**Set of tasks**
(a) In the OldRacingCars.com about page below, reproduce word for word the part that opens with the words containing "About OldRacingCars.com" and closes with "became Indy Lights.".
(b) List every editor named in the OldRacingCars.com about page below, with the title that page gives each one.

About OldRacingCars.com
OldRacingCars.com (ORC) is a motor racing history website, originally launched in December 2000 and having been regularly updated with original content ever since.
Purpose
The aim of ORC is to research and document the period of motor racing from the early 1960s to the end of the 1980s. Our scope includes the main single-seater categories of the sport such as Formula 1, Tasman, Indy car and Formula 5000, as well as the second tier consisting of Formula 2, Formula 3, Formula Atlantic and its related categories, and Formula Super Vee. Other closely-related categories are included, such as the single-seater Can-Am, 2-litre sports car racing, and the American Racing Series that later became Indy Lights.
In the same way that the historical science of Palaeontology maps out different geologic eras typically delineated by mass extinctions, so motor racing has distinct periods delineated by significant changes in technology that had a similar impact. The move from front-engined to rear-engined cars at the start of the 1960s in F1 - and a few years later in Indy car - marks the beginning of ORC's area of interest, and the arrival of carbon fibre construction methods spelling the closure of the garagiste era marks the end. As front-engined cars ran alongside rear-engined, and as aluminium sheet or honeycomb aluminium construction methods survived for a while alongside carbon fibre, there can be no absolute cutoff dates that work for all categories, but we are guided by the dates of 1 January 1964 and 31 December 1989. The pre-Tasman races in Australasia are too important to Tasman history to ignore, but at the other end, there is no current intention to cover Formula 3000.
Editors
Editor: Allen Brown
Starting in October 1978, Allen has kept close track of every one of 3-litre Formula 1 cars built in the 1966-1985 period, plus most Tasman cars and many of the cars built for the 1½-litre Formula 1 of the early 1960s. Allen's extensive unpublished files include continuous ownership histories for the majority of these cars. Since 1999, he has extended his research to cover F5000, Can-Am and Indy/USAC.
Drivers Editor: Richard Jenkins
Richard joined OldRacingCars.com in 2002, and the first version of his 'Where Are They Now?' was published in November that year. It initially covered 'just' 866 World Championship drivers and without any photographs, but has been developed over 18 years to cover nearly 3,000 individuals across six categories, and includes nearly 2,500 photographs. His first book, 'Richie Ginther: Motor Racing's Free Thinker', was published in 2020 to great acclaim, winning the RAC Motoring Book of the Year Award.
Junior Formula Editor: Chris Townsend
Like Richard, Chris joined OldRacingCars.com in 2002, initially contributing F5000 results and histories and later opening up a new front of research with the Formula Atlantic section in 2003. Chris's interests have expanded to cover Formula 3, Formula Super Vee, Formula C and Formula Ford. With Allen, Chris is working on the Formula 2 and Formula B areas of the site. Chris is Professor of the history of avant-garde film at the University of London at Royal Holloway, and brings a professional historian's rigour to our work.

**Dataset content**
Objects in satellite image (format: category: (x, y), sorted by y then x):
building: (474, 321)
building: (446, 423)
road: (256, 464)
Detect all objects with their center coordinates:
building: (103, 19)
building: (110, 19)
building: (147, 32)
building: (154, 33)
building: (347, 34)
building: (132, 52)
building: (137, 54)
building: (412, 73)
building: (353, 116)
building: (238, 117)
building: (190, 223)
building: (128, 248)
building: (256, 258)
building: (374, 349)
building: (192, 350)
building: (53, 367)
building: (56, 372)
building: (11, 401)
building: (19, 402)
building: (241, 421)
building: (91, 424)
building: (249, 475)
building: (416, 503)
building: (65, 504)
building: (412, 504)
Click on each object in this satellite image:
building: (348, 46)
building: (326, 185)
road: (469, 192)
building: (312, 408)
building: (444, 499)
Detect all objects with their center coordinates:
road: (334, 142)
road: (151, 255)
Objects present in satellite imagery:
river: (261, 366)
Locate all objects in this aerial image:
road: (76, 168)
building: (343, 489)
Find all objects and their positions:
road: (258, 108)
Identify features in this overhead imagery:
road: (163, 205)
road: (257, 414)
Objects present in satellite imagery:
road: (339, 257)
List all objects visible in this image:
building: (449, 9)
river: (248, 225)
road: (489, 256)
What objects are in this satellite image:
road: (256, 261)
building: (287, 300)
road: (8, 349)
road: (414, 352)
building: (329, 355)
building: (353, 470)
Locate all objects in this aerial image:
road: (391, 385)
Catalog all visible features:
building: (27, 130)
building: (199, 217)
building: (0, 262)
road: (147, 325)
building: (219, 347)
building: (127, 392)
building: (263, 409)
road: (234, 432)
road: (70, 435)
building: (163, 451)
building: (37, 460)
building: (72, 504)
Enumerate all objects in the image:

**Numbered responses**
(a)
About OldRacingCars.com
OldRacingCars.com (ORC) is a motor racing history website, originally launched in December 2000 and having been regularly updated with original content ever since.
Purpose
The aim of ORC is to research and document the period of motor racing from the early 1960s to the end of the 1980s. Our scope includes the main single-seater categories of the sport such as Formula 1, Tasman, Indy car and Formula 5000, as well as the second tier consisting of Formula 2, Formula 3, Formula Atlantic and its related categories, and Formula Super Vee. Other closely-related categories are included, such as the single-seater Can-Am, 2-litre sports car racing, and the American Racing Series that later became Indy Lights.

(b)
Allen Brown: Editor
Richard Jenkins: Drivers Editor
Chris Townsend: Junior Formula Editor